Lista de tareas ->
- A) ¿A qué actor español se compara a Bill Murray en el texto sobre Bill Murray?
- B) Prolonga el texto sobre Bill Murray a partir de su última oración.

2.4.22

92/365 Bill Murray

 



Debe haber cientos de ellos, pero en esencia son el mismo. Bill Murray convertido en tipo asqueado del mundo o en galán venido a menos o en presidente de los Estados Unidos de América o en mafioso con cáncer terminal. Creo que hay pocos actores cuyo rostro se ajuste con más honradez al papel que se le encomiende. Como si fuesen todos, sin ser nadie. Puede ser también dicho a la reversa. Parece que no va con él, no es cosa suya la trama, ni los gestos, ni siquiera imposta la voz y, sin embargo, nada va más con él. Ninguno, que yo piense ahora, cuya forma de actuar exija menos. Como una especie de Antonio Resines americano. Lo que yo creo es que Bill Murray no es un actor. No al menos uno al modo en que entendemos el oficio de representar un personaje en una ficción.


 Bill es un privilegiado, una de esas personas que poseen una vida interior tan sumamente rica que obtienen de ella lo preciso para desplegar los matices de esos personajes en los que se cuela en todas las películas que ha hecho. Me gustaría ver un Bill Murray haciendo de Sherlock Holmes o de Hannibal Lecter o incluso un Murray transfigurado en Samsa, justo en el momento en que sale o entra del bicho repugnante que inventó Kafka. También un Murray mutado en el mismísimo Kafka, en el padre del insecto. No hay película suya que no haya disfrutado, aunque fuesen malas o no entrasen en mis consideraciones estéticas o narrativas. Las dramáticas (Lost in translation o Flores rotas) tienen ese punto de evasión del que uno es incapaz de zafarse. Hay una inverosimilitud absolutamente creíble o una certeza de una fragilidad pasmosa en el modo en que el actor acomete cualquier papel que se le encomiende: hace que lo irregular no incomode, que lo mediocre adquiera esa rareza inclasificable y digna con la que el oficio dramático viste su tramoya menos recomendable. Irrumpe en la rutina ajena con desparpajo de cómico o de sabio, un poco uno está en otro. Murray se arroga sin esfuerzo tangible el papel de perdedor que la edad adulta aloja en el quehacer diario. El Murray de Tokio en Lost in translation es un fantasma que fatiga con abrumadora dignidad la soledad del mundo. Se le da bien ser él mismo: eso es un don. Cuando lo demás nos investimos de artificio, él se deja ufanamente ir. El hecho de que sea actor es una consecuencia de esa virtud de la que, por otra parte, ni él mismo tenga conciencia. Tampoco le preocupa qué podrán los demás pensar sobre esa inercia suya. Los otros Murray van de la chabacana y propedéutica afirmación de que cualquier trabajo es el mejor trabajo a dejarse invitar por el cine más arriesgado (Wes Anderson) y ser el nuevo ídolo del cine independiente.

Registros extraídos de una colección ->

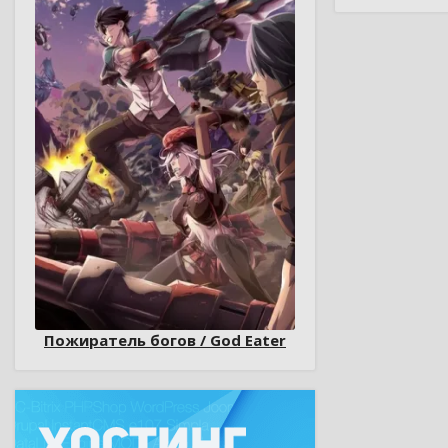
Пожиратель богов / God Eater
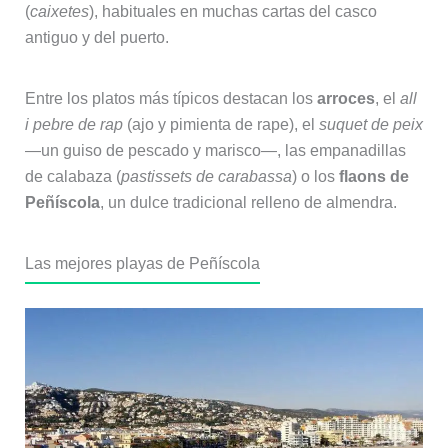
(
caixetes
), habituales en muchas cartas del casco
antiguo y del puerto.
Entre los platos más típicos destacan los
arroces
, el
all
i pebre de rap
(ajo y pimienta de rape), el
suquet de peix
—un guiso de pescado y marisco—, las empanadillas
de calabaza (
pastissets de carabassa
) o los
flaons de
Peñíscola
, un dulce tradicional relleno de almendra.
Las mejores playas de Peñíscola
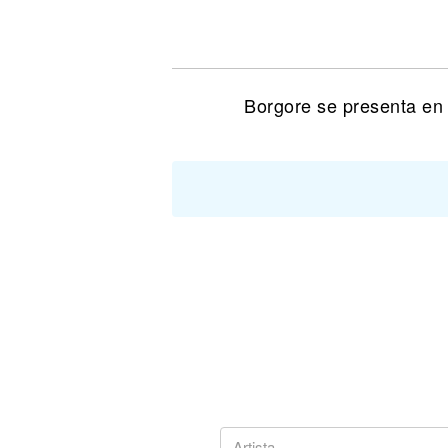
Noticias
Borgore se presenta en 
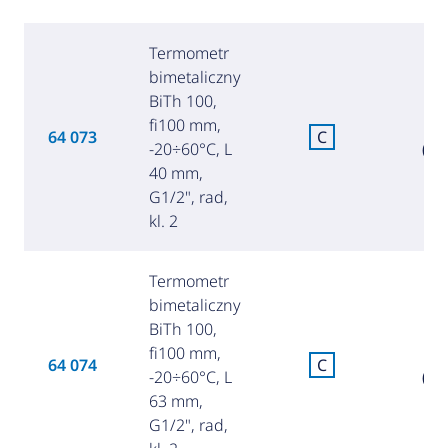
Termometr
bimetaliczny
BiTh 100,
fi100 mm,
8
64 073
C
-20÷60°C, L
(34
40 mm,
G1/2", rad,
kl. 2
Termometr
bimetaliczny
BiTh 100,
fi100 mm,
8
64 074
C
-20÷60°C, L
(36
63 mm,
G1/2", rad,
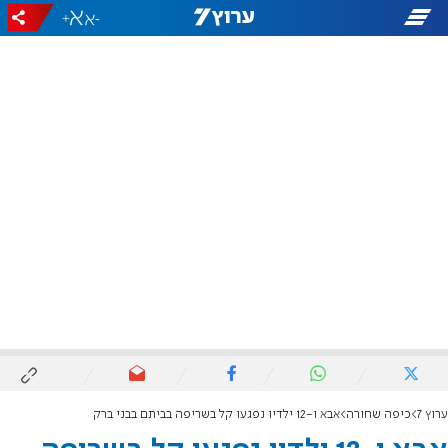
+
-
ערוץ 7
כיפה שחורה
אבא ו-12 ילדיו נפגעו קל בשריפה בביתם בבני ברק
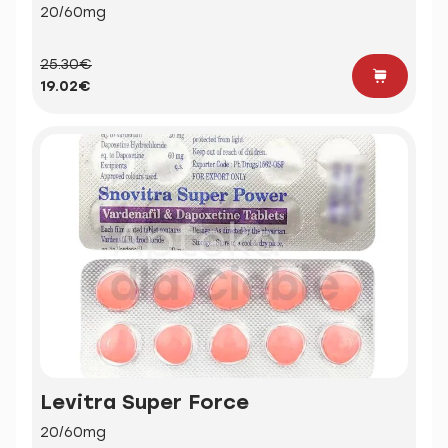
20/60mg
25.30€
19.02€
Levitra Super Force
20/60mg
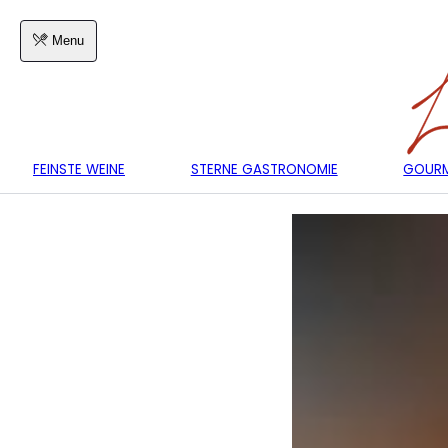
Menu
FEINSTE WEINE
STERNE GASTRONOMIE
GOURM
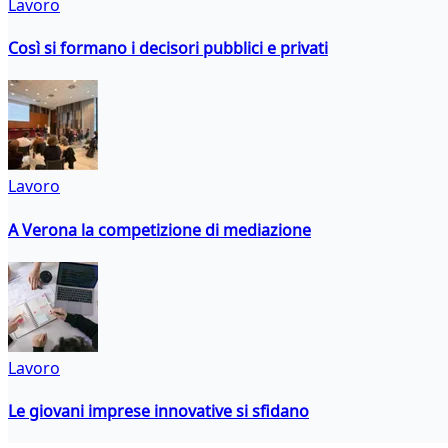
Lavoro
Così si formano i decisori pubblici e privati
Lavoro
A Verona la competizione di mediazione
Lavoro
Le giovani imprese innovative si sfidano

Respuestas numeradas ->
- A) A Antonio Resines; el texto lo llama «una especie de Antonio Resines americano».

- B)
“Nadie te va a creer” le dijo a alguien sentado a una mesa en un restaurante a quien cogió una patata frita de un plato. "Solo bebo dos veces al año. Cuando es mi cumpleaños y cuando no lo es", dijo cuando su ex-mujer lo acusó, en un escandaloso divorcio, que abusaba del alcohol. El anecdotario irreverente y estrambótico abunda y es fuente de innumerables foros que los más adeptos los recolectan con avaro orgullo. Dijo amar los torreznos de Soria por encima de todas las cosas y circulan fotos en los que los devora con avidez. Se tiene de él esa cosa absolutamente cotidiana que consiste en poder reconocernos en otros. Se les despoja de la impostura que les suponemos, se les concede casi de inmediato la cualidad de lo familiar. Yo soy Bill Murray. Hago lo que él haría. No hay vez en que al verlo en una pantalla no considere seriamente que es de mí de quien habla: es uno el agasajado, el que observamos en la creencia de que no nos atañe en demasía, cuando de lo que se trata es de un autorretrato.